====== Records for the exercise ======

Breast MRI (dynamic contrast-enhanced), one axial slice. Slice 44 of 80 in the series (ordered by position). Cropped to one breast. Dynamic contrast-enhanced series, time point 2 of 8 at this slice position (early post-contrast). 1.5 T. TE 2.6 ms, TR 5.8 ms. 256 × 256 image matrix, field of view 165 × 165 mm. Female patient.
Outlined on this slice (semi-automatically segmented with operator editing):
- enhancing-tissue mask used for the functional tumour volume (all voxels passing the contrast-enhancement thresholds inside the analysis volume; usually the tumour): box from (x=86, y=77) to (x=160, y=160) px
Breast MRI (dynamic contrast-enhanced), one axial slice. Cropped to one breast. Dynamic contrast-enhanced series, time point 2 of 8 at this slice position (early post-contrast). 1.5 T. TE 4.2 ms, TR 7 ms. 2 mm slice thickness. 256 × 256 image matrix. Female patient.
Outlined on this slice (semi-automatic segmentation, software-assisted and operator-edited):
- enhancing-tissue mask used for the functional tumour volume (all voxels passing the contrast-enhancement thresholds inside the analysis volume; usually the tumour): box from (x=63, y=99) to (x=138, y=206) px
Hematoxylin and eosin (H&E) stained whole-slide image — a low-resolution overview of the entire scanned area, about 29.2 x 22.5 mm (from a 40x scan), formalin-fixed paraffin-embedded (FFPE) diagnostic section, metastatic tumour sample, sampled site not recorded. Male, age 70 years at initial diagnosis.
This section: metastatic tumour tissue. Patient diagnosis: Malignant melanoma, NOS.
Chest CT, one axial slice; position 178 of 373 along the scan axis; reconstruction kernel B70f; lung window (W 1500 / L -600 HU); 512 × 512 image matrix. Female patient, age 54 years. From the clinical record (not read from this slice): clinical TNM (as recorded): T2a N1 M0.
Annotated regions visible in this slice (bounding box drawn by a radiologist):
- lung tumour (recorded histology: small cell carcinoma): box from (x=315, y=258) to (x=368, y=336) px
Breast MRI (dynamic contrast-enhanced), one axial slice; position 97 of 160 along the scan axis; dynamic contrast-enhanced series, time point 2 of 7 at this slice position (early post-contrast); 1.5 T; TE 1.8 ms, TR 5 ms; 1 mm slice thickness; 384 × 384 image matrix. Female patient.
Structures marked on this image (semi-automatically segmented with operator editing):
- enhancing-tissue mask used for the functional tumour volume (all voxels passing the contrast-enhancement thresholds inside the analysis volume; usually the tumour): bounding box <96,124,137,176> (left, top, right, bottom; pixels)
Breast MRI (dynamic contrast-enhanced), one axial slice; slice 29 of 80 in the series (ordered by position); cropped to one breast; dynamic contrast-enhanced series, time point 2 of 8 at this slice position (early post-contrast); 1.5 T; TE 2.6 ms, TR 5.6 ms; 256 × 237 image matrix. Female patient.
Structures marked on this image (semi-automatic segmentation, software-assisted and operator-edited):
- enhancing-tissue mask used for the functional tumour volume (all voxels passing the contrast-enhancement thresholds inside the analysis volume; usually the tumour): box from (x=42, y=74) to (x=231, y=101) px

======

Problem statement: Write out every line from the data above that includes "segmentation".

Exercise response:
Outlined on this slice (semi-automatic segmentation, software-assisted and operator-edited):
Structures marked on this image (semi-automatic segmentation, software-assisted and operator-edited):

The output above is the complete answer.